生命情報科学の夜明け
2000年3月14日、米クリントン大統領と英ブレア首相は「決定されつつあるヒトゲノムDNA配列を全ての研究者に公開するように」と要請する共同声明を発表した。その一週間前、決定と公開を推進してきた英国の研究機関サンガー・センターと情報閲覧の有料化をもくろむ米国企業セレラ・ジェノミクス社の協議が決裂したとのニュースが世界をめぐっていた。こうして、生命情報科学(ゲノムDNA配列から出発する新しい生命科学)の世紀として21世紀は幕を明けた。

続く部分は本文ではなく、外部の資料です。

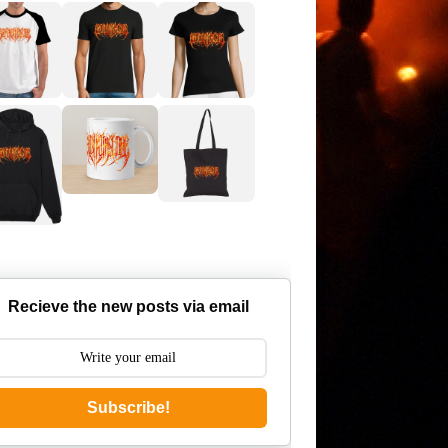
Recieve the new posts via email
Subscribe!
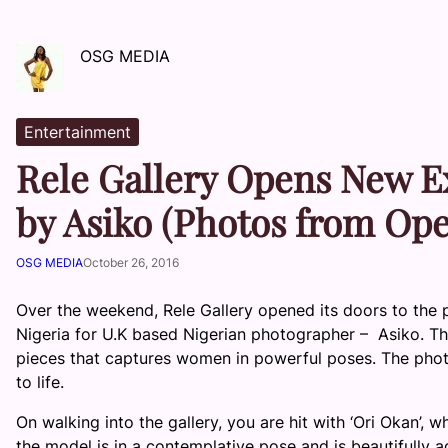
OSG MEDIA
Entertainment
Rele Gallery Opens New E
by Asiko (Photos from Op
OSG MEDIA
October 26, 2016
Over the weekend, Rele Gallery opened its doors to the pub
Nigeria for U.K based Nigerian photographer – Asiko. The 
pieces that captures women in powerful poses. The photo
to life.
On walking into the gallery, you are hit with ‘Ori Okan’, w
the model is in a contemplative pose and is beautifully a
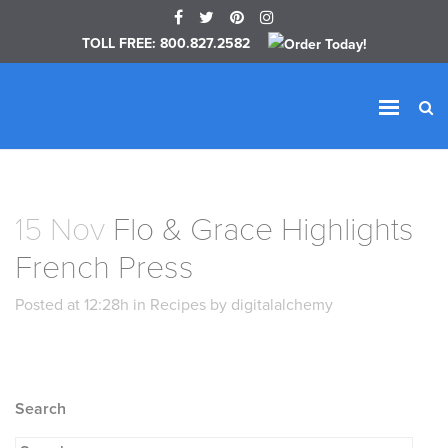
TOLL FREE: 800.827.2582
15 Nov
Flo & Grace Highlights
French Press
Posted at 12:28h in Recipes by digitalalchemy
Search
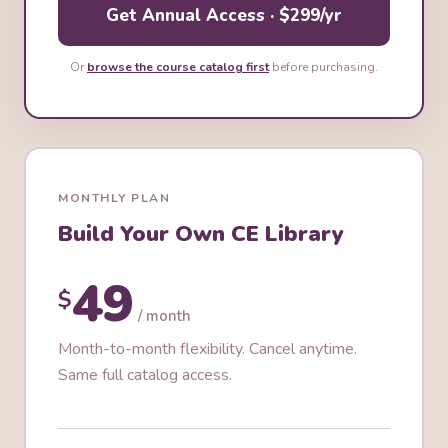
Get Annual Access · $299/yr
Or
browse the course catalog first
before purchasing.
MONTHLY PLAN
Build Your Own CE Library
49
$
/ month
Month-to-month flexibility. Cancel anytime.
Same full catalog access.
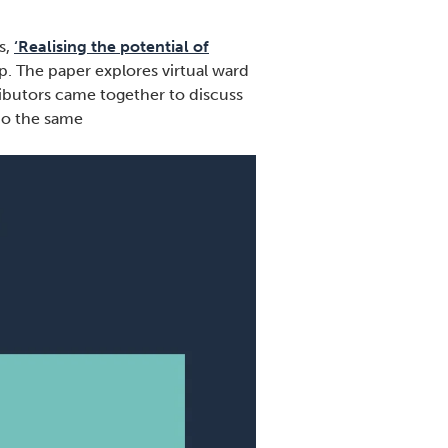
s,
‘Realising the potential of
. The paper explores virtual ward
ributors came together to discuss
 do the same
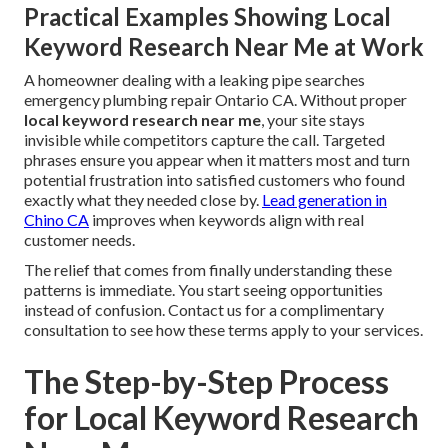
Practical Examples Showing Local
Keyword Research Near Me at Work
A homeowner dealing with a leaking pipe searches
emergency plumbing repair Ontario CA. Without proper
local keyword research near me
, your site stays
invisible while competitors capture the call. Targeted
phrases ensure you appear when it matters most and turn
potential frustration into satisfied customers who found
exactly what they needed close by.
Lead generation in
Chino CA
improves when keywords align with real
customer needs.
The relief that comes from finally understanding these
patterns is immediate. You start seeing opportunities
instead of confusion. Contact us for a complimentary
consultation to see how these terms apply to your services.
The Step-by-Step Process
for Local Keyword Research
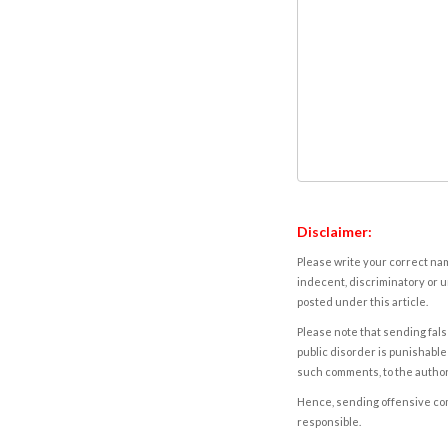
Disclaimer:
Please write your correct nam
indecent, discriminatory or u
posted under this article.
Please note that sending fals
public disorder is punishable 
such comments, to the autho
Hence, sending offensive comm
responsible.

これに先立ち、クリントンは、物理学を中心とした前半から生命科学を中心とする後半へと20世紀が転換したと総括し、レーガン政権の「物理より」の政策を転換、生命科学へと重点をシフトしていた。二期を分ける象徴的な出来事が1953年に起こっている。まだ戦争の影が色濃く残る英国のケンブリッジ。ヴィクトリア朝様式のキャベンディッシュ研究所の一室で、DNA二重らせんモデルが完成したのである。このモデルこそは、それまで概念にすぎなかった「遺伝子」の本体がDNAという分子である事、DNAを構成する4つの塩基(A、T、G、C)を並べて遺伝情報が書かれている事を明らかにした。これを達成した二人の科学者は、米国人生物学者ジェームズ・ワトソンと英国人物理学者フランシス・クリック。しかもキャベンディッシュは、かつてアーネスト・ラザフォードが、ニールズ・ボーアが、そして仁科芳雄が核物理学を発展させた場所。分子生物学は物理学の非正統的な継承者、つまり“私生児”だったのである。